Your task |
Copy every line of text in the records below, character for character, with nothing changed or left out.

[Material provided — start]

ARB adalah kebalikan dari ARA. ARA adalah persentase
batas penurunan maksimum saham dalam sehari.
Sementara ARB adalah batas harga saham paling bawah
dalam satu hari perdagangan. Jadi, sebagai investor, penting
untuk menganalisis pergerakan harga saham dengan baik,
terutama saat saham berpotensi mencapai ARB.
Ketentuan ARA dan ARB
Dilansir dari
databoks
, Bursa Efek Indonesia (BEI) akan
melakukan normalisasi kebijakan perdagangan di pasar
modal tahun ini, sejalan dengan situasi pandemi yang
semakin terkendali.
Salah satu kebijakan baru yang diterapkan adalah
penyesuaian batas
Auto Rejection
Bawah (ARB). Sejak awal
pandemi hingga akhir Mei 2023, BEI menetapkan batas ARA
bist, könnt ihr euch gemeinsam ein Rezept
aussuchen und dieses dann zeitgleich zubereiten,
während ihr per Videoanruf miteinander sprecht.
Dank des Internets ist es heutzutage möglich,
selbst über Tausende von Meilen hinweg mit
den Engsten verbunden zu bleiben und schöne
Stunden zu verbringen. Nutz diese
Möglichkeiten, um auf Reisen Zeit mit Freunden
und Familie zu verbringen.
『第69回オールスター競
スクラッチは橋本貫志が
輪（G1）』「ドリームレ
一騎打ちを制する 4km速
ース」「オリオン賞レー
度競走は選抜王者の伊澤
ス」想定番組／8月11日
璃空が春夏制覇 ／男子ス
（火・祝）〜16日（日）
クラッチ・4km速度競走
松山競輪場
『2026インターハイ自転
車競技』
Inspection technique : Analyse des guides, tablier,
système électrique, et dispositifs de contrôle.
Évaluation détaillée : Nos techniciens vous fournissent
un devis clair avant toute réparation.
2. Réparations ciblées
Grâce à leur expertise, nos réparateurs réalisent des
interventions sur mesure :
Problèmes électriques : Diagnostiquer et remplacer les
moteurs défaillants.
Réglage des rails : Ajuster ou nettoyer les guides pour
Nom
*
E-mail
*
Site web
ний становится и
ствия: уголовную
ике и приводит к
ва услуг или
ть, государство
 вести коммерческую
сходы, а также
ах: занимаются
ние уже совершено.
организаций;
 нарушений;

[Material provided — finish]

Response box |
ARB adalah kebalikan dari ARA. ARA adalah persentase
batas penurunan maksimum saham dalam sehari.
Sementara ARB adalah batas harga saham paling bawah
dalam satu hari perdagangan. Jadi, sebagai investor, penting
untuk menganalisis pergerakan harga saham dengan baik,
terutama saat saham berpotensi mencapai ARB.
Ketentuan ARA dan ARB
Dilansir dari
databoks
, Bursa Efek Indonesia (BEI) akan
melakukan normalisasi kebijakan perdagangan di pasar
modal tahun ini, sejalan dengan situasi pandemi yang
semakin terkendali.
Salah satu kebijakan baru yang diterapkan adalah
penyesuaian batas
Auto Rejection
Bawah (ARB). Sejak awal
pandemi hingga akhir Mei 2023, BEI menetapkan batas ARA
bist, könnt ihr euch gemeinsam ein Rezept
aussuchen und dieses dann zeitgleich zubereiten,
während ihr per Videoanruf miteinander sprecht.
Dank des Internets ist es heutzutage möglich,
selbst über Tausende von Meilen hinweg mit
den Engsten verbunden zu bleiben und schöne
Stunden zu verbringen. Nutz diese
Möglichkeiten, um auf Reisen Zeit mit Freunden
und Familie zu verbringen.
『第69回オールスター競
スクラッチは橋本貫志が
輪（G1）』「ドリームレ
一騎打ちを制する 4km速
ース」「オリオン賞レー
度競走は選抜王者の伊澤
ス」想定番組／8月11日
璃空が春夏制覇 ／男子ス
（火・祝）〜16日（日）
クラッチ・4km速度競走
松山競輪場
『2026インターハイ自転
車競技』
Inspection technique : Analyse des guides, tablier,
système électrique, et dispositifs de contrôle.
Évaluation détaillée : Nos techniciens vous fournissent
un devis clair avant toute réparation.
2. Réparations ciblées
Grâce à leur expertise, nos réparateurs réalisent des
interventions sur mesure :
Problèmes électriques : Diagnostiquer et remplacer les
moteurs défaillants.
Réglage des rails : Ajuster ou nettoyer les guides pour
Nom
*
E-mail
*
Site web
ний становится и
ствия: уголовную
ике и приводит к
ва услуг или
ть, государство
 вести коммерческую
сходы, а также
ах: занимаются
ние уже совершено.
организаций;
 нарушений;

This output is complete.